This is the blog for GW students taking Human Evolutionary Genetics. This site is for posting interesting tidbits on: the patterns and processes of human genetic variation;human origins and migration; molecular adaptations to environment, lifestyle and disease; ancient and forensic DNA analyses; and genealogical reconstructions.

GWHEG figure

GWHEG figure

Wednesday, November 11, 2015

Gee thanks, Dad!

A study published three days ago in the journal Science investigates the hypothesis that physiological effects of life experiences may be inherited by a man's offspring, through epigenetic markers maintain in his sperm. As CpG methylation of DNA has shown to be seldom passed from germ-line cells to sperm and subsequent posterity, this team of scientists from Canadian and Swiss universities instead looked at methylation of the histones that DNA intertwines itself with in vivo. In human sperm, when germ-line cells undergo the final stages of spermatogenesis, 85% of histones are removed from the nuclear DNA so that the genetic material may condense itself to fit in the tiny sperm cell; in the remaining 15% of histones, however, methylation or demethylation of the histones may have effects on offspring and possibly even subsequent generations.
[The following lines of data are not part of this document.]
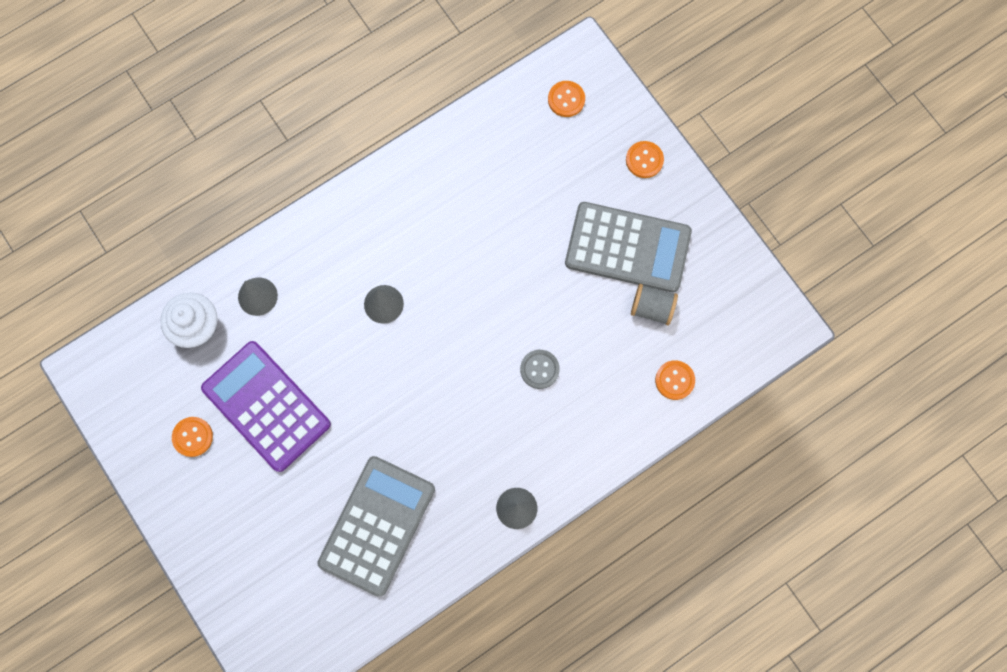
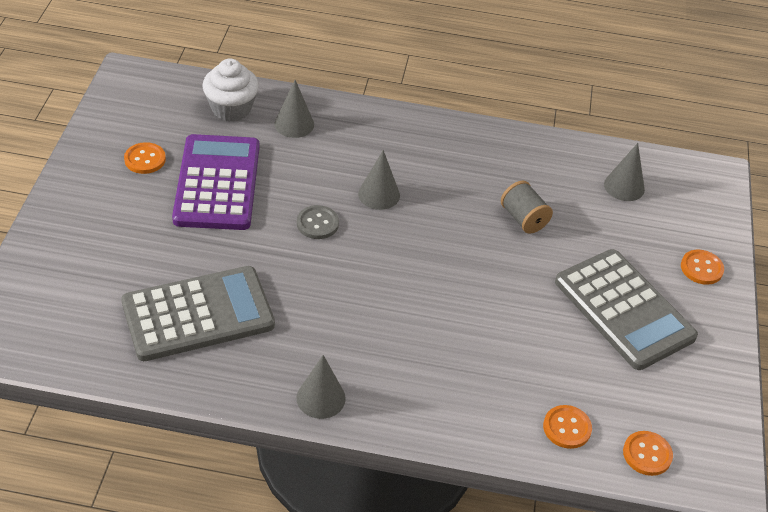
camera: 40 degrees right, 30 degrees down
grey button [520,350,560,389] -> grey button moved to [297,205,339,239]
orange button [548,81,585,117] -> orange button moved to [623,431,673,476]
grey spool [631,284,678,325] -> grey spool moved to [501,180,553,234]
none -> grey cone [604,143,645,201]

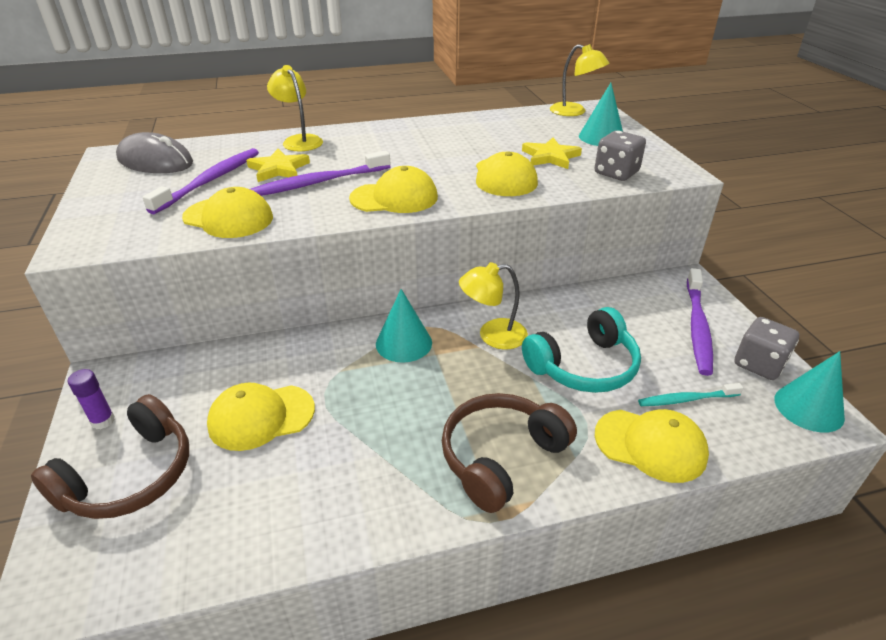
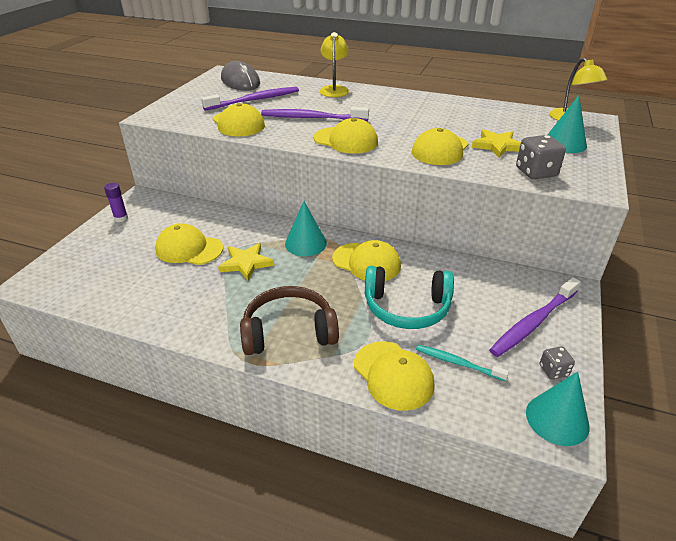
camera: 35 degrees right, 0 degrees up
brown headphones [31,394,189,519] -> none
yellow star [246,149,310,182] -> yellow star moved to [218,243,274,281]
yellow lamp [459,262,528,350] -> yellow cap [332,240,401,281]
grey dice [734,317,799,380] -> grey dice [540,346,575,379], size x0.58

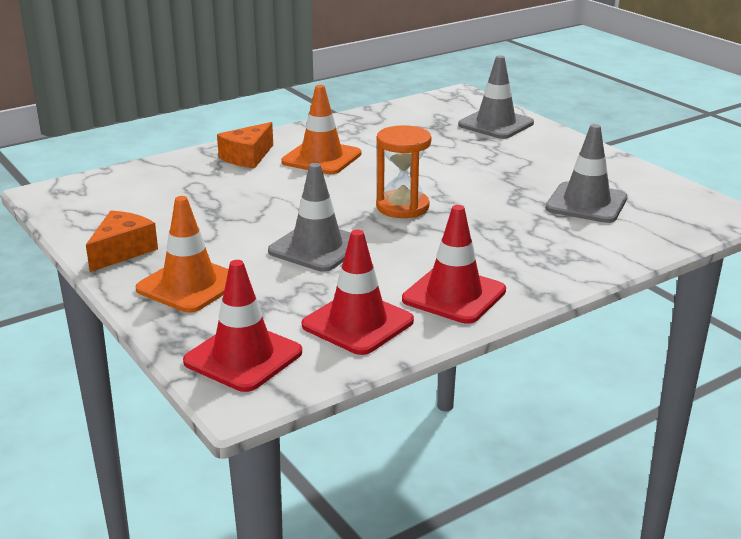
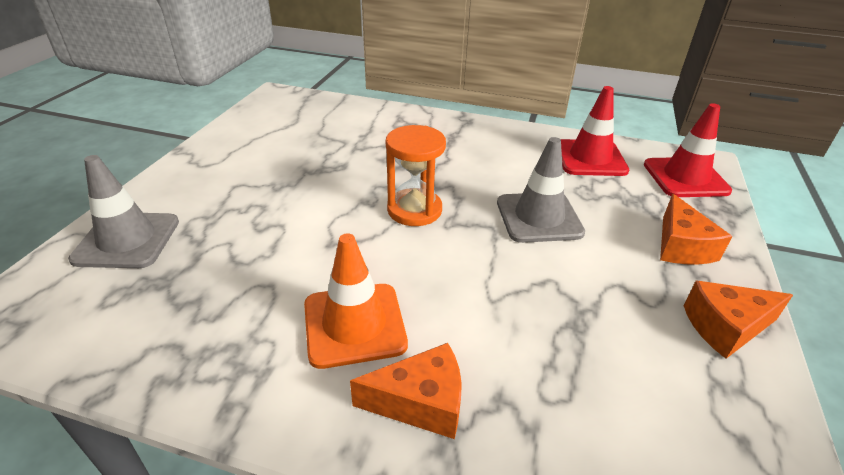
camera: 130 degrees left, 10 degrees up
orange traffic cone [135,196,229,313] -> orange cheese [660,194,732,264]
red traffic cone [402,205,506,324] -> none
grey traffic cone [545,124,627,223] -> none

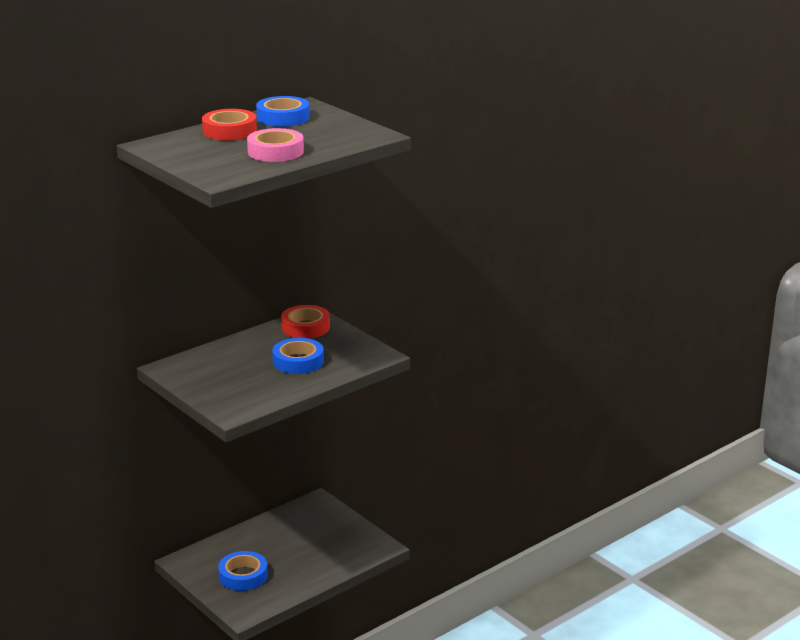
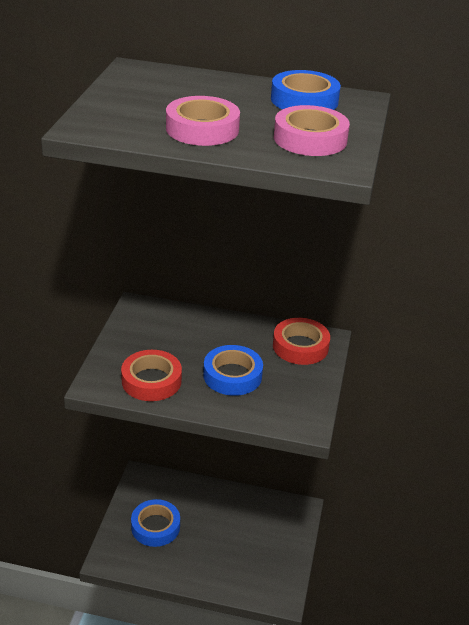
camera: 50 degrees right, 10 degrees up
red tape [202,109,257,141] -> red tape moved to [121,350,182,401]
none -> pink tape [274,105,350,156]

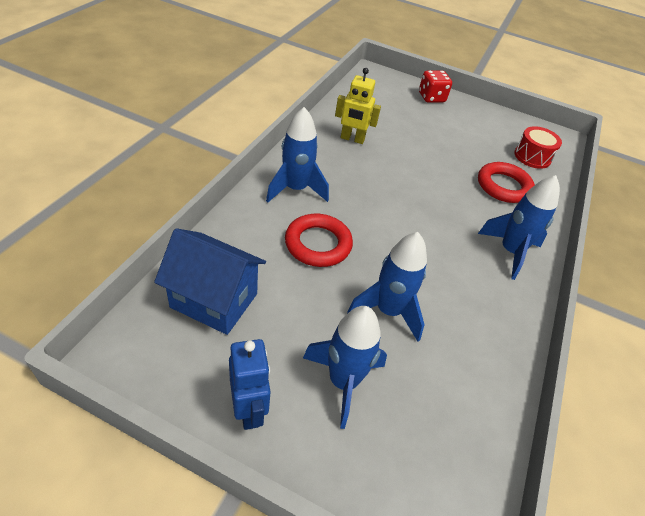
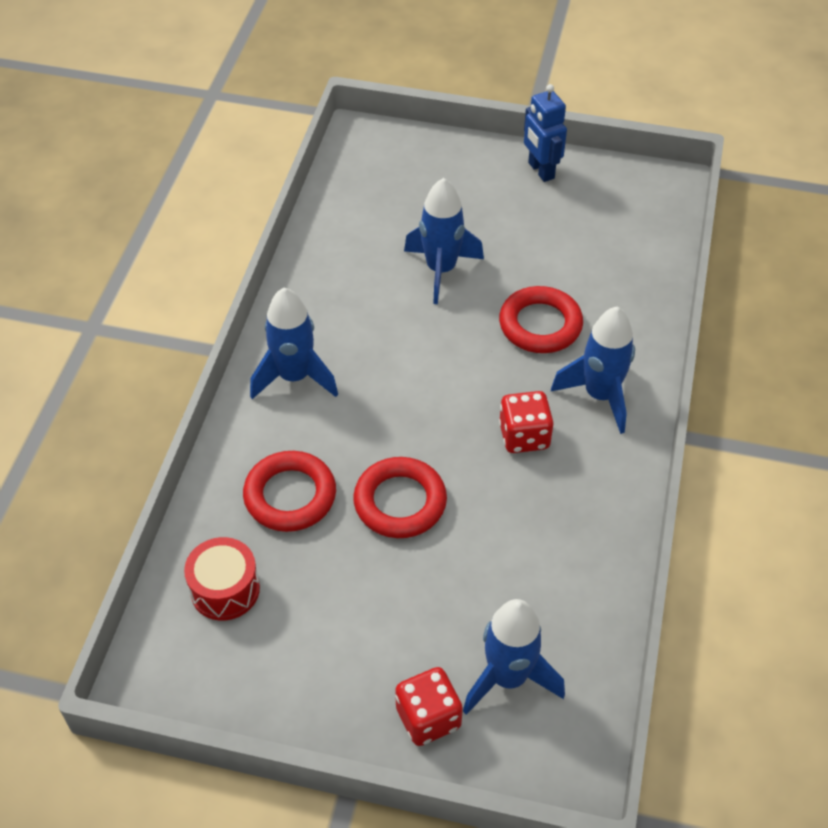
camera: 175 degrees right, 5 degrees up
blue house [154,228,266,335] -> none
blue rocket [303,306,387,429] -> blue rocket moved to [463,599,565,715]
yellow robot [335,68,381,144] -> none
none -> red ring [353,457,447,538]
none -> red dice [499,391,554,453]

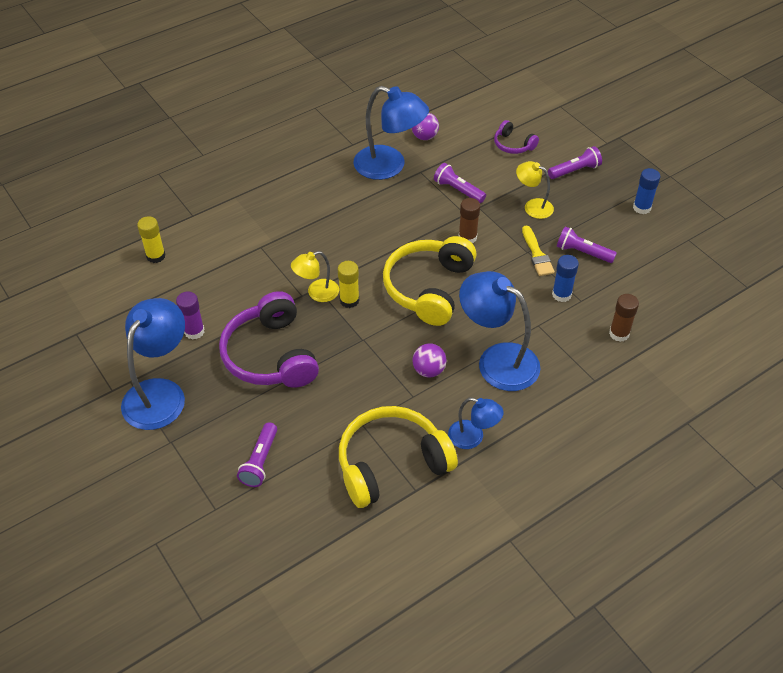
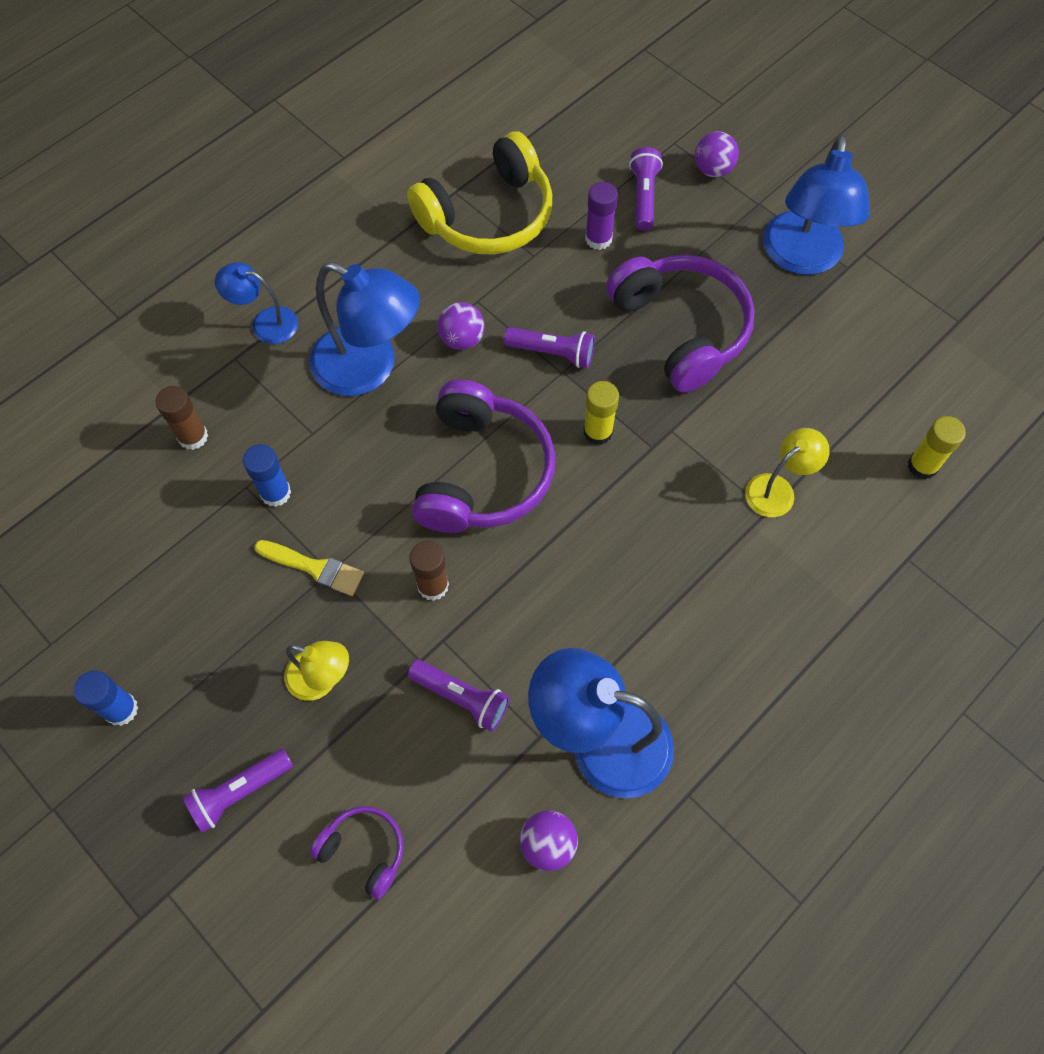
camera: 170 degrees right, 15 degrees up
purple glue stick [176,292,205,340] -> purple glue stick moved to [585,182,618,250]
yellow lamp [291,251,339,302] -> yellow lamp moved to [745,428,830,517]
yellow headphones [383,236,477,326] -> purple headphones [412,380,555,533]
blue lamp [448,397,504,449] -> blue lamp moved to [215,262,298,344]
yellow brush [522,226,555,276] -> yellow brush turned 135 degrees clockwise [254,540,364,596]
purple flashlight [557,227,617,263] -> purple flashlight moved to [504,327,595,368]
none -> purple ball [695,132,739,177]

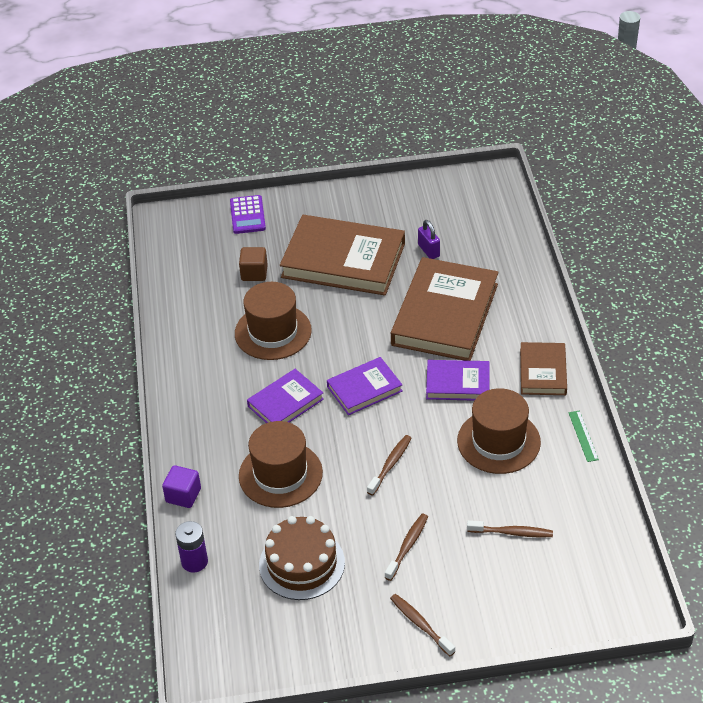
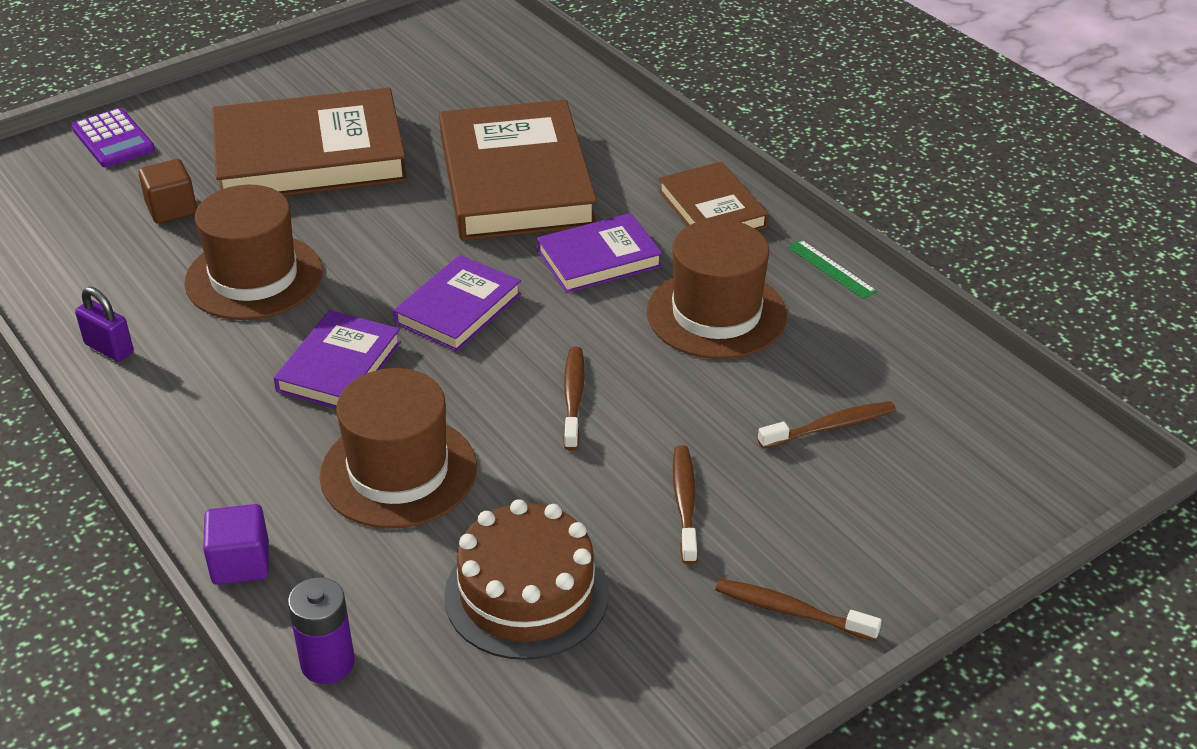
camera: 30 degrees left, 5 degrees down
purple padlock [418,220,440,259] -> purple padlock moved to [75,287,134,362]

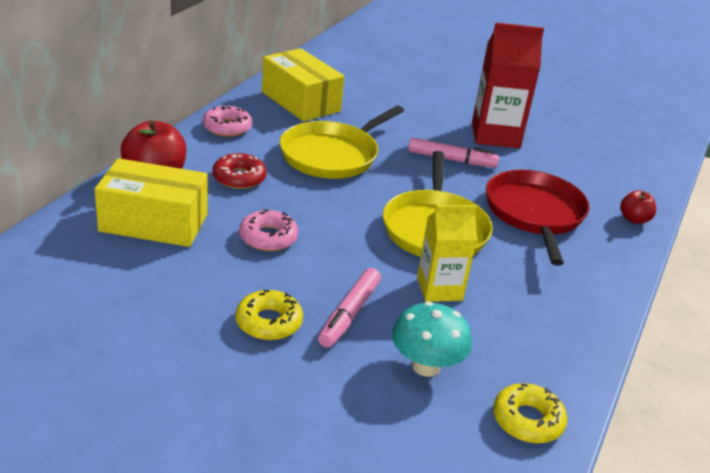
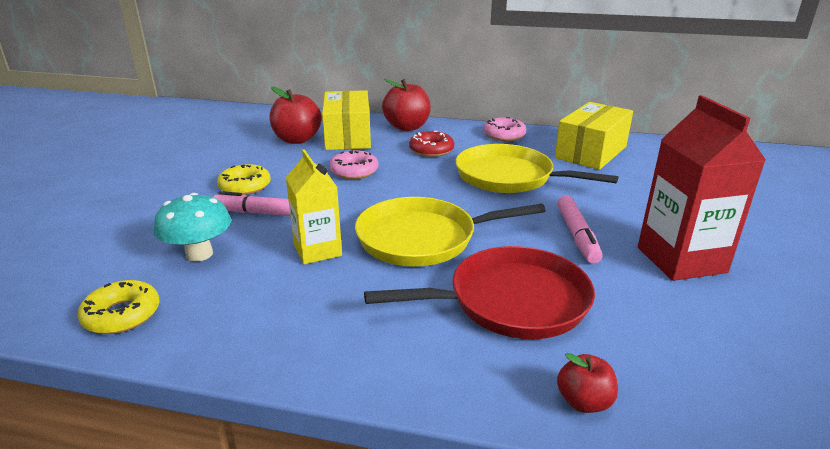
camera: 80 degrees right, 5 degrees down
none -> red apple [270,87,322,144]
Here, the researchers overexpress human KDM1A histone lysine 2 demethylase in male transgenic mice and find that offspring overwhelming present birth defects, mortality, and changes in the their transcriptome; even if an offspring was born from a sperm that happened not to carry the transgenic KDM1A, the mouse exhibited changes in histone methylation resultant from KDM1A overexpression in the parent testis. This may bear implications for humans as well---our fathers' and even our grandfathers' mutagenic experiences, if affecting epigenetic controls in reproductively relevant tissue, may have ramifications in our own bodies today.


Fig. 1 - "The Force is strong in my family." - Luke Skywalker commenting on the heritability of communing with the Force, after learning that Darth Vader / Anakin is his father. This lends to the hypothesis that strength in the Force is related to epigenetic events in the paternal lineage.